**ACTIONS TO TAKE:**
**A)** According to the forum thread about fermenting and curing rooms, about how many hogs a week does the first post expect to process?
**B)** Turn the paragraph beginning "How many Kilograms will you rotate monthly?" in the forum thread about fermenting and curing rooms into a short bulleted list that keeps its main facts.

**TEXT FOR ANALYSIS:**
┌────────

# What size room: Fermenting vs. Curing



## ShinerPrairie (Oct 21, 2021)

Hi everyone, I want to thank y'all for your insights.  After many months of research, asking a lot of questions, I have just a couple that I can't determine.  If we're processing about 8 hogs a week, what size room do I need for fermenting and ultimately, what size room do I need to cure the meats?  I would rather be on the large size than small, but have no idea how large these rooms need to be to cure that much meat/charcuterie.  Realizing that some will be cured for as little as 30 days, but some for as much as 3 years, I don't have a good feeling about how large to make the rooms.  We'll be doing everything from hanging hams, to salumi, to the various cuts of sausages, etc...  taking a whole animal approach.  I know it's a shotgun question... but what size rooms do I need to allocate for the fermentation chamber and curing room/chamber?  Thanks, Ross


----------



## indaswamp (Oct 22, 2021)

How many Kilograms will you rotate monthly? How much product to ferment at one time? IMO, the fermentation room needs to be much smaller than the drying room. The drying room is set up in stages so the cooler drier air hits the oldest product first. As it picks up moisture and the RH% increases, then it travels down to hit the newer product with a higher Aw. There are state of the art drying rooms that have sensors and probes in some salamis and will adjust RH% parameters for the drying room to keep RH% 0.3-0.5 below Aw for optimal drying. All depends on how big you go and how sophisticated you want to get...

 

I commend you for looking at making salami for retail sale... The regulations are strict. Most producers end up using sous vide to pasteurize their product to ensure safety for e.coli if the product is made with beef. Don't quote me-but I think I read 123 or 126*F for finished salami....like 4 hours. Contact USDA for regulations.


----------



## indaswamp (Oct 22, 2021)

Another...


----------



## indaswamp (Oct 22, 2021)

Creminelli...


----------



## indaswamp (Oct 22, 2021)

When you get your meat shop up and running in Shiner, Texas;  I'd love to come by for a tour.

└────────

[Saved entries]
┌────────

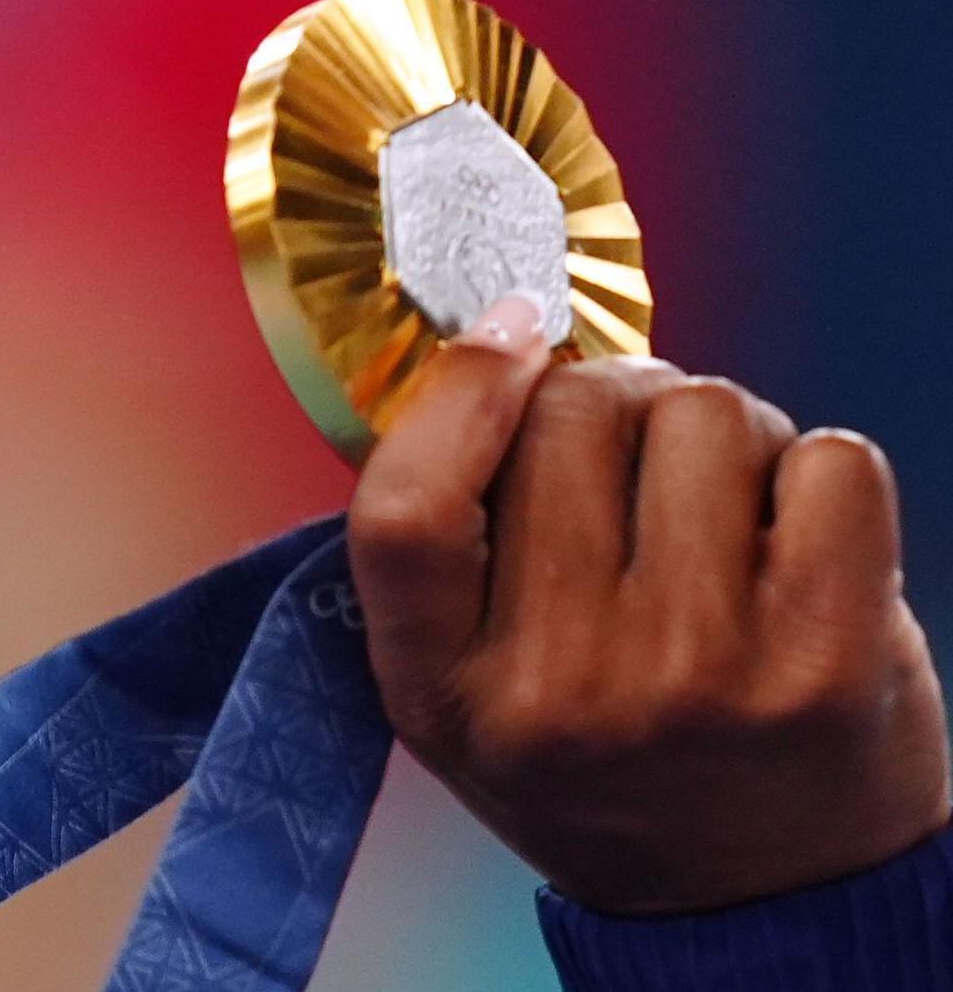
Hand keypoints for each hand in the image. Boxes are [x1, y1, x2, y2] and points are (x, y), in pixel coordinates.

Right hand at [346, 295, 950, 913]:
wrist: (763, 905)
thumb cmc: (609, 761)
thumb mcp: (466, 686)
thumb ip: (451, 542)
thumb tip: (497, 336)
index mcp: (445, 697)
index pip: (407, 509)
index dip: (459, 391)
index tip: (509, 330)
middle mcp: (562, 693)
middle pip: (573, 418)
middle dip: (616, 401)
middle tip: (642, 464)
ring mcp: (697, 677)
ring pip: (704, 415)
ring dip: (725, 432)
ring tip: (724, 514)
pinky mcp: (828, 665)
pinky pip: (830, 461)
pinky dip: (821, 474)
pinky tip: (797, 542)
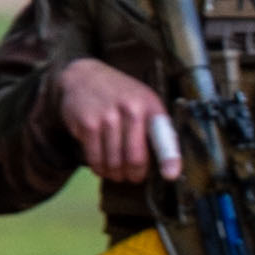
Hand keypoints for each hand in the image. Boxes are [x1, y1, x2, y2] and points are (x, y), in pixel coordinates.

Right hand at [57, 58, 173, 180]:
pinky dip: (99, 168)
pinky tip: (102, 167)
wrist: (83, 76)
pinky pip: (95, 158)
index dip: (168, 158)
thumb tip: (167, 164)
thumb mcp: (145, 101)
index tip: (170, 175)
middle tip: (133, 177)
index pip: (163, 135)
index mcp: (150, 105)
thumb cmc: (121, 95)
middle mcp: (130, 110)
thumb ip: (157, 128)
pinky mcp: (88, 124)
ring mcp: (107, 117)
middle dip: (135, 175)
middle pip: (135, 158)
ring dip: (115, 174)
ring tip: (117, 173)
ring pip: (113, 162)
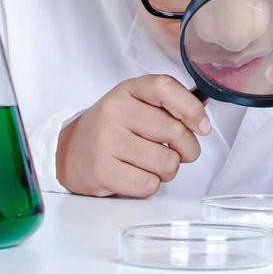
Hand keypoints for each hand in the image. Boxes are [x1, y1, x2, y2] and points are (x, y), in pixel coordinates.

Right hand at [57, 75, 211, 196]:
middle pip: (175, 131)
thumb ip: (167, 106)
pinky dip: (150, 185)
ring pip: (166, 162)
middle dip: (187, 149)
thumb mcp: (135, 104)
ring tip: (152, 164)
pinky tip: (136, 175)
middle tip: (179, 153)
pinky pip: (149, 184)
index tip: (203, 127)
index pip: (165, 88)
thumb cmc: (113, 128)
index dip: (191, 108)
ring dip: (168, 170)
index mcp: (127, 90)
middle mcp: (114, 111)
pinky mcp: (102, 171)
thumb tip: (202, 116)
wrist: (69, 151)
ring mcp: (106, 141)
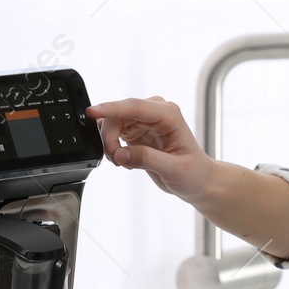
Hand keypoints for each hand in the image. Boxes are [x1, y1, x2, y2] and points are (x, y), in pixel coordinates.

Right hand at [85, 97, 215, 202]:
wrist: (198, 181)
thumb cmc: (194, 173)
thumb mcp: (174, 169)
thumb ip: (147, 159)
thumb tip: (121, 153)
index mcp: (168, 114)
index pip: (133, 107)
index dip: (110, 109)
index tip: (91, 112)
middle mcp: (155, 112)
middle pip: (118, 115)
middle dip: (110, 138)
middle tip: (117, 160)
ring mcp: (144, 120)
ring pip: (113, 124)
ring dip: (110, 144)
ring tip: (124, 163)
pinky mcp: (137, 130)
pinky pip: (114, 133)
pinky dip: (113, 148)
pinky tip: (125, 161)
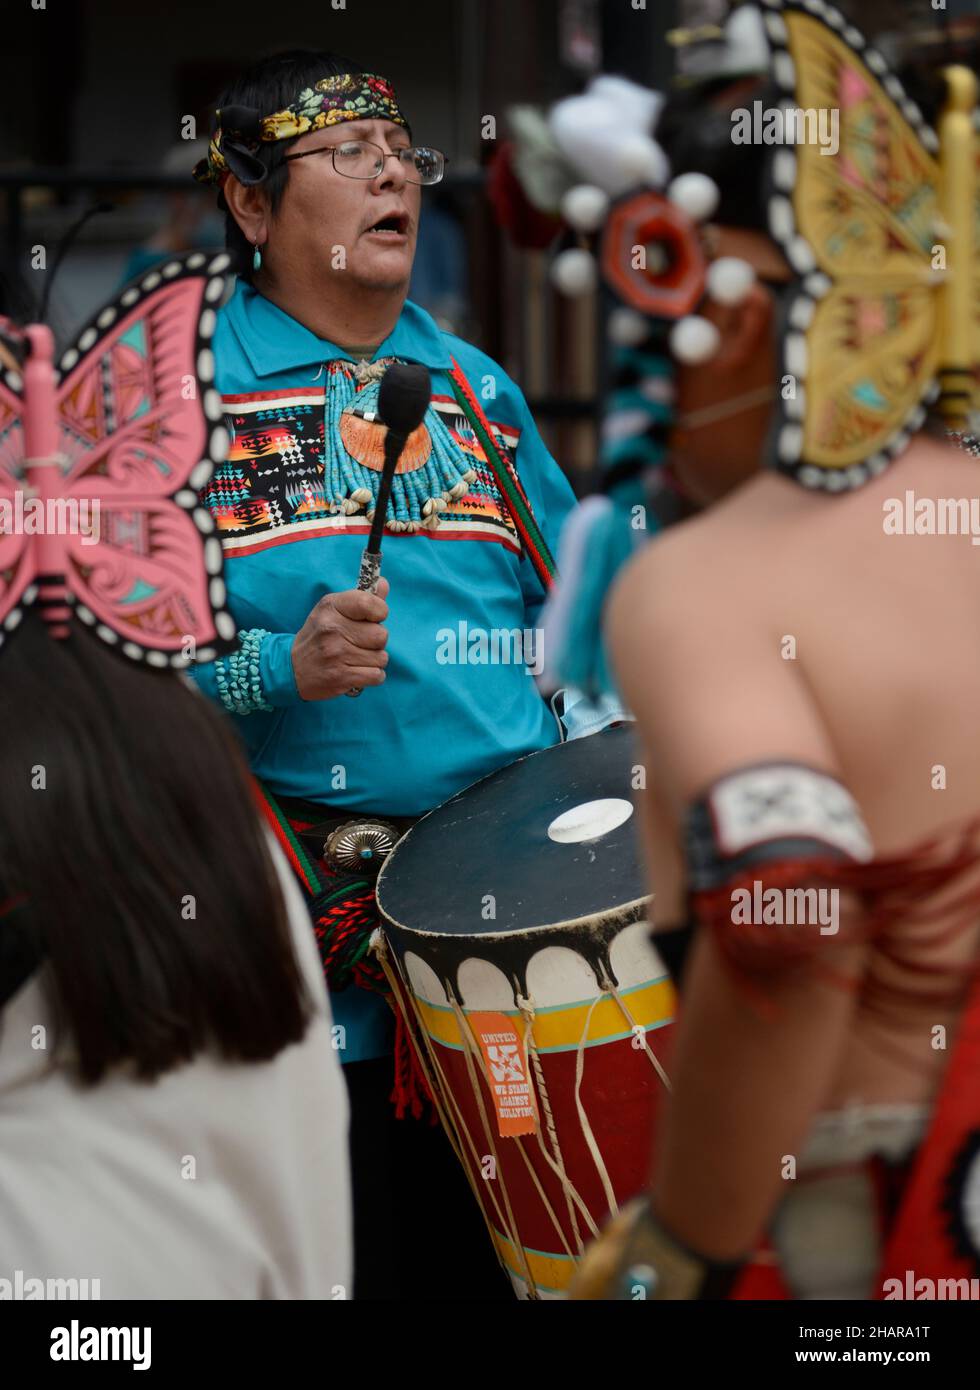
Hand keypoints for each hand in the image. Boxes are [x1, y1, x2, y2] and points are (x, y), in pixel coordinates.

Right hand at [291, 578, 389, 699]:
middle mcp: (332, 629)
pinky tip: (358, 671)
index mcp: (331, 607)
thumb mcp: (333, 611)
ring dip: (373, 660)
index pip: (370, 604)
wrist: (291, 668)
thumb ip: (362, 599)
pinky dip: (372, 676)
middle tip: (358, 643)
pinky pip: (377, 675)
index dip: (379, 612)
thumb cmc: (319, 636)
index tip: (372, 619)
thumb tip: (384, 583)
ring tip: (355, 658)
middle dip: (375, 641)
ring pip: (381, 657)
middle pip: (381, 635)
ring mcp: (336, 654)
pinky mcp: (341, 677)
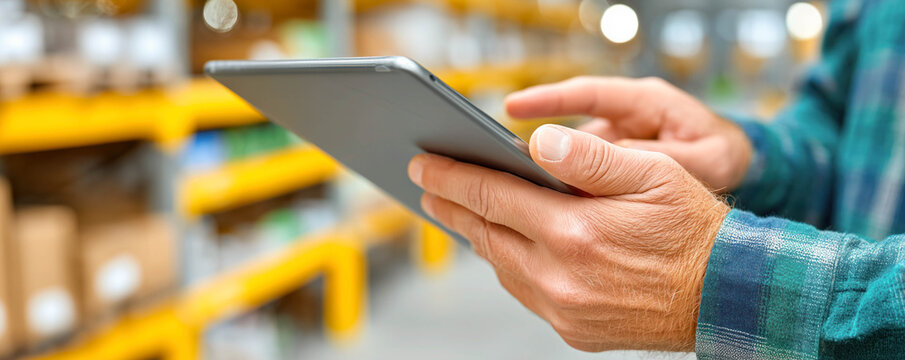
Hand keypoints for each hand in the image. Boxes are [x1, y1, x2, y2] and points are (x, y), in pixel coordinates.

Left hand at [407, 125, 728, 351]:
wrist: (725, 295)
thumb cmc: (692, 228)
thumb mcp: (653, 174)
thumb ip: (590, 157)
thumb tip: (536, 142)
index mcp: (575, 232)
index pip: (492, 196)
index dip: (453, 176)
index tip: (424, 164)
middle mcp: (561, 276)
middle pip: (485, 233)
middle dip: (452, 205)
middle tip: (427, 186)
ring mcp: (564, 308)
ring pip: (500, 265)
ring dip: (477, 235)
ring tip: (462, 211)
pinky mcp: (573, 329)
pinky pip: (523, 291)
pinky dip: (507, 265)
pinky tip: (504, 246)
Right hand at [505, 76, 752, 191]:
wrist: (735, 174)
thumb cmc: (722, 156)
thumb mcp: (702, 157)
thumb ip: (653, 157)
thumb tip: (605, 157)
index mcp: (643, 102)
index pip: (588, 94)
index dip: (549, 100)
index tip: (513, 106)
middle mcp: (620, 121)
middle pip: (565, 130)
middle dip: (529, 144)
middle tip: (489, 154)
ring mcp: (612, 148)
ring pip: (564, 159)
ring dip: (539, 175)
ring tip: (503, 188)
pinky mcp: (608, 173)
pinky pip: (573, 182)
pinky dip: (555, 196)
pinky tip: (534, 213)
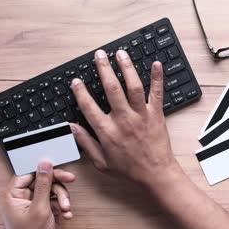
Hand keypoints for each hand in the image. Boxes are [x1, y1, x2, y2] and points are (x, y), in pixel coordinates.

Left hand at [0, 161, 74, 228]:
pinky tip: (66, 214)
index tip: (56, 166)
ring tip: (66, 208)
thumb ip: (43, 184)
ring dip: (63, 197)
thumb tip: (44, 164)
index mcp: (13, 194)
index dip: (42, 168)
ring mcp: (35, 203)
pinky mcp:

└────────

**PER-TASK OUTPUTS:**
**A)** About 8 hogs a week.

**B)**
- Key figures to know first: how many kilograms will rotate monthly and how much product will be fermented at one time.
- In the writer's opinion, the fermentation room needs to be much smaller than the drying room.
- The drying room is set up in stages. Cooler, drier air hits the oldest product first. As the air picks up moisture and its RH% rises, it moves on to newer product with a higher Aw.
- State-of-the-art drying rooms have sensors and probes in some salamis. They adjust RH% to keep it 0.3–0.5 below Aw for optimal drying.
- It all depends on how big and how sophisticated the operation gets.